| Liste des activités |
**1)** Reprenez le passage du texte sur l'exil des homosexuels en commençant par « Comme un effet » et en allant jusqu'à « peine de mort. », et renommez-y « papillon » en « domino ».
**2)** Poursuivez le texte sur l'exil des homosexuels au Canada en reprenant juste après sa dernière phrase.

| Texte de l'exercice |
= = =
Le milieu universitaire lui a permis de rencontrer des filles, lesbiennes comme elle, qui lui ont fait réaliser qu’elle n’avait plus à se cacher « J’ai des amis homosexuels, en France, qui ont le courage de se promener main dans la main et se font insulter constamment. Ici il y a moins de jugement, les gens sont plus ouverts d’esprit.» Raphaëlle Gallet jette un regard sévère sur son pays qu’elle juge fermé et rétrograde malgré les avancées en faveur des gais ces dernières années. À l’évocation du mariage pour tous, la jeune femme s’enflamme : selon elle, cela n’a fait qu’envenimer la situation. Depuis 2013, moment où la France est devenue le 14e pays au monde à autoriser le mariage entre deux personnes de même sexe, les manifestations anti-mariage gai et les actes homophobes ont explosé dans l’Hexagone.

Comme un effet papillon, les répercussions de ces lois donnant aux homosexuels un statut de citoyen à part entière ont eu l’impact d’un ouragan homophobe à travers le monde. Selon Amnestie Internationale, des pays comme la Gambie ou le Tchad renforcent leur position homophobe en pénalisant (ou en prévoyant de le faire) désormais ces relations, rendant ainsi légales les violentes répressions contre les homosexuels. Les sanctions apposées vont parfois de la prison à perpétuité à la peine de mort.

Les demandes d’exilés homosexuels affluent donc en grand nombre au Canada, mais le statut de réfugié est un Graal de plus en plus difficile à obtenir. La directrice générale de l’organisation Arc-en-ciel d’Afrique, qui vient en aide aux arrivants de la communauté LGBT des pays Afro-Caribéens, Patricia Jean, déplore que le délai de traitement du cas d’un demandeur d’asile soit passé de deux ans à un maximum de 60 jours. Soixante jours, c’est trop peu selon elle pour réunir les preuves des menaces qu’encoure la personne si elle était expulsée dans son pays.

Le responsable de l’association venant en aide aux gais hispanophones Au delà de l’arc-en-ciel (ADA), Hector Duque Gomez, va plus loin en affirmant que les réfugiés attendent parfois en prison que leur sort soit statué. Il ne blâme pas cependant le gouvernement, qui doit faire face à une forte affluence migratoire dans un contexte de restriction sociale. «Un réfugié coûte extrêmement cher à l’État. Le problème, c’est que beaucoup invoquent un statut de réfugié alors que leur état ne le nécessite pas et cela nuit aux personnes qui sont réellement dans des situations dramatiques», regrette-t-il.
= = =
(Éléments de données)
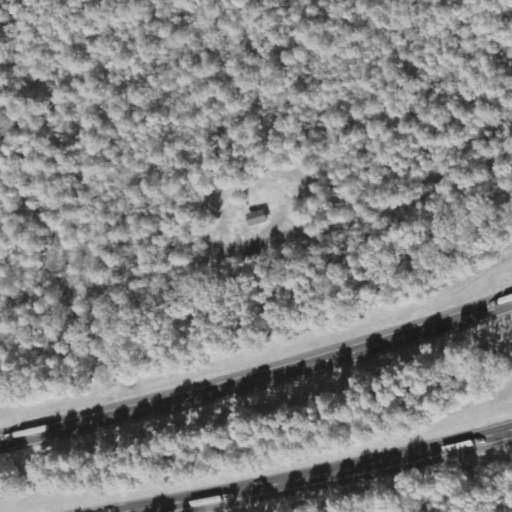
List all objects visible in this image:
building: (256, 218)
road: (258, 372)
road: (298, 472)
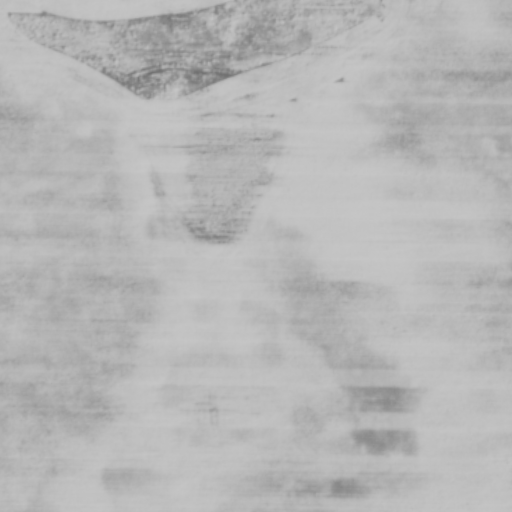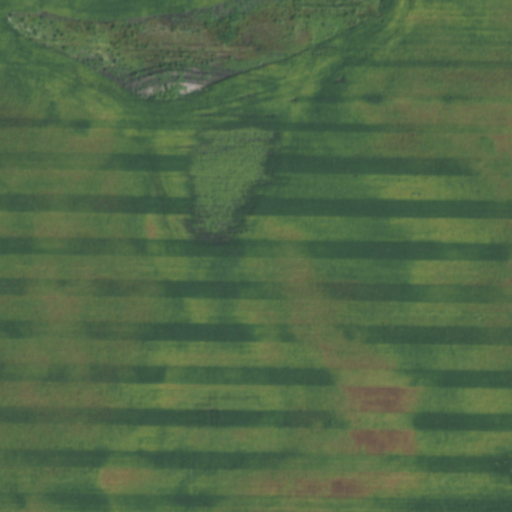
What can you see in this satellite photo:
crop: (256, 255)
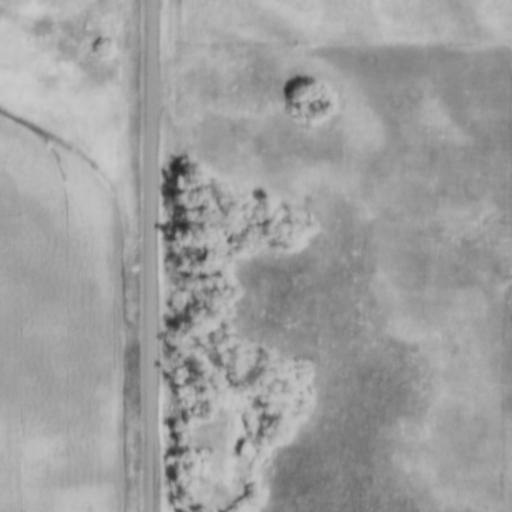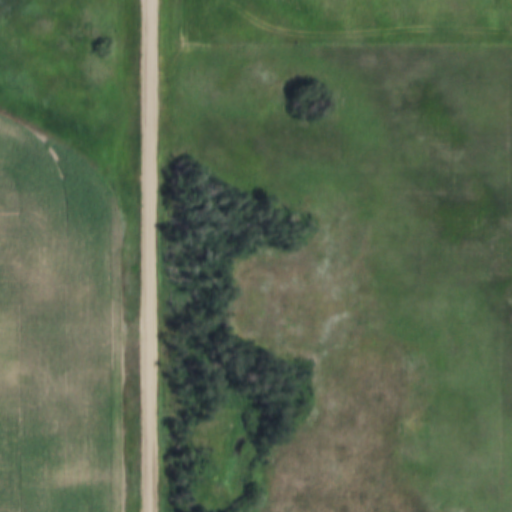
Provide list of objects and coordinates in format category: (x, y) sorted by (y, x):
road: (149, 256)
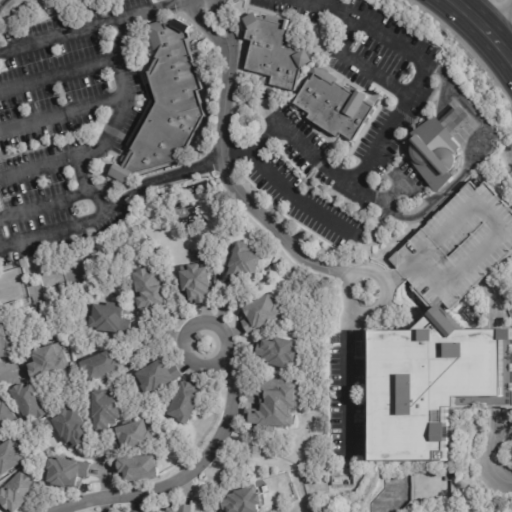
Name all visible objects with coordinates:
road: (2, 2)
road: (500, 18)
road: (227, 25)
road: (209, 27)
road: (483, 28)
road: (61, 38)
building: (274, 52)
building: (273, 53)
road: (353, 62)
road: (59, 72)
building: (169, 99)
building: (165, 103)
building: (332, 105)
= = =
| Résultats par tâche |
**1)**
Comme un effet domino, les répercussions de ces lois donnant aux homosexuels un statut de citoyen à part entière ont eu l’impact d’un ouragan homophobe à travers le monde. Selon Amnestie Internationale, des pays comme la Gambie ou le Tchad renforcent leur position homophobe en pénalisant (ou en prévoyant de le faire) désormais ces relations, rendant ainsi légales les violentes répressions contre les homosexuels. Les sanctions apposées vont parfois de la prison à perpétuité à la peine de mort.

**2)**
Pour ceux qui ont franchi l’étape du visa, l’adaptation reste rude. «Les réfugiés afro-caribéens vont souvent rechercher leur communauté en arrivant au Canada, pour retrouver leurs racines. Mais ils retrouvent aussi l’homophobie  de leur culture. Ils ne savent plus à qui se confier et c’est là que nous intervenons», affirme Patricia Jean. Elle assure aussi que nombre d’entre eux vont souffrir de double discrimination en étant noirs et homosexuels. Il n’y a pas que pour les personnes de couleur que l’exclusion se fait sentir; même si elle se sent plus libre au Québec, Raphaëlle Gallet ressent, elle aussi, un certain racisme anti-français, ce qui nuance son discours d’état-providence pour les homosexuels. Pour Hector Duque Gomez, l’individualisme des Québécois est souvent le plus gros choc pour les homosexuels hispanophones. «La vision des relations est vraiment différente; dans notre culture, l’entre-aide et la famille sont des valeurs fondamentales. Les Québécois veulent souvent des relations sexuelles sans engagement, ce qui est difficile à concevoir pour nous» , constate-t-il.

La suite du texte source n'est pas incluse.